Later on, I discovered this special dish is called Kolyva, and its ingredients have a special meaning.  It is made for funerals, and I think that the Sunday we were there was the Greek Orthodox Easter, when the hopelessness of Lent turns to joy, the darkness of Good Friday becomes the Resurrection.  In this dish, said to be a pre-Christian ceremonial dish, wheat stands for everlasting life, raisins and nuts for joy and sweetness, pomegranate seeds for plenty and fertility.  The day ended in another church, with candles, everyone giving us candles, everyone lighting their candles from their neighbors’.  As we drove home in the twilight, we passed other churches with their doors open and more candles burning inside. A greeting for Persephone on her return?”

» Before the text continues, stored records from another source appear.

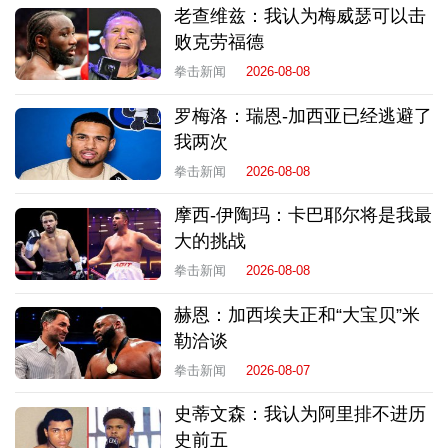
老查维兹：我认为梅威瑟可以击
败克劳福德
拳击新闻
2026-08-08
罗梅洛：瑞恩-加西亚已经逃避了
我两次
拳击新闻
2026-08-08
摩西-伊陶玛：卡巴耶尔将是我最
大的挑战
拳击新闻
2026-08-08
赫恩：加西埃夫正和“大宝贝”米
勒洽谈
拳击新闻
2026-08-07
史蒂文森：我认为阿里排不进历
史前五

Here is Jane Grigson’s recipe for Kolyva, an ancient dish connoting austerity, darkness-before-the-light and, one sincerely hopes, rebirth:

½ kg (1 lb) whole wheat, soaked overnight
½ teaspoon salt
300 g (10 oz/2 ½ cups) white flour
125 g ( 4 ½ oz/ 2/3 cup) sultanas
1 tablespoon (2tbs) cumin seeds
1 tablespoon (2 tbs) ground cinnamon
60-75 g (2-3 oz/1/4 – 1/3 cup) sugar
250 g (8 oz/2 cups) walnuts, finely chopped
1 tablespooon (2tbs) chopped parsley (optional)
icing sugar
blanched almonds
silver dragees and balls
seeds from one or two pomegranates

Drain the wheat, then put in a pan and cover generously with water.  Simmer until wheat is soft, about two hours, add the salt and simmer for another minute or two.  Spread on a cloth to dry.  Brown the flour carefully and slowly in a heavy pan over a low heat until it is golden.  Take care not to burn it. Mix half the flour with the wheat, add sultanas, spices and sugar.  Spread into a large shallow bowl, making the top flat.  Mix walnuts and parsley and spread evenly over the top, then cover with the remaining flour.

     Sift icing sugar over the top, pressing it down with a spatula or waxed paper.  Decorate with almonds, silver dragees and balls, and the pomegranate seeds.  At a funeral, there would be a silver cross in the centre, the initials in almonds on either side, and decorative borders of pomegranate seeds and the almonds and silver things.






See you (for ouzo on Mykonos) after the election.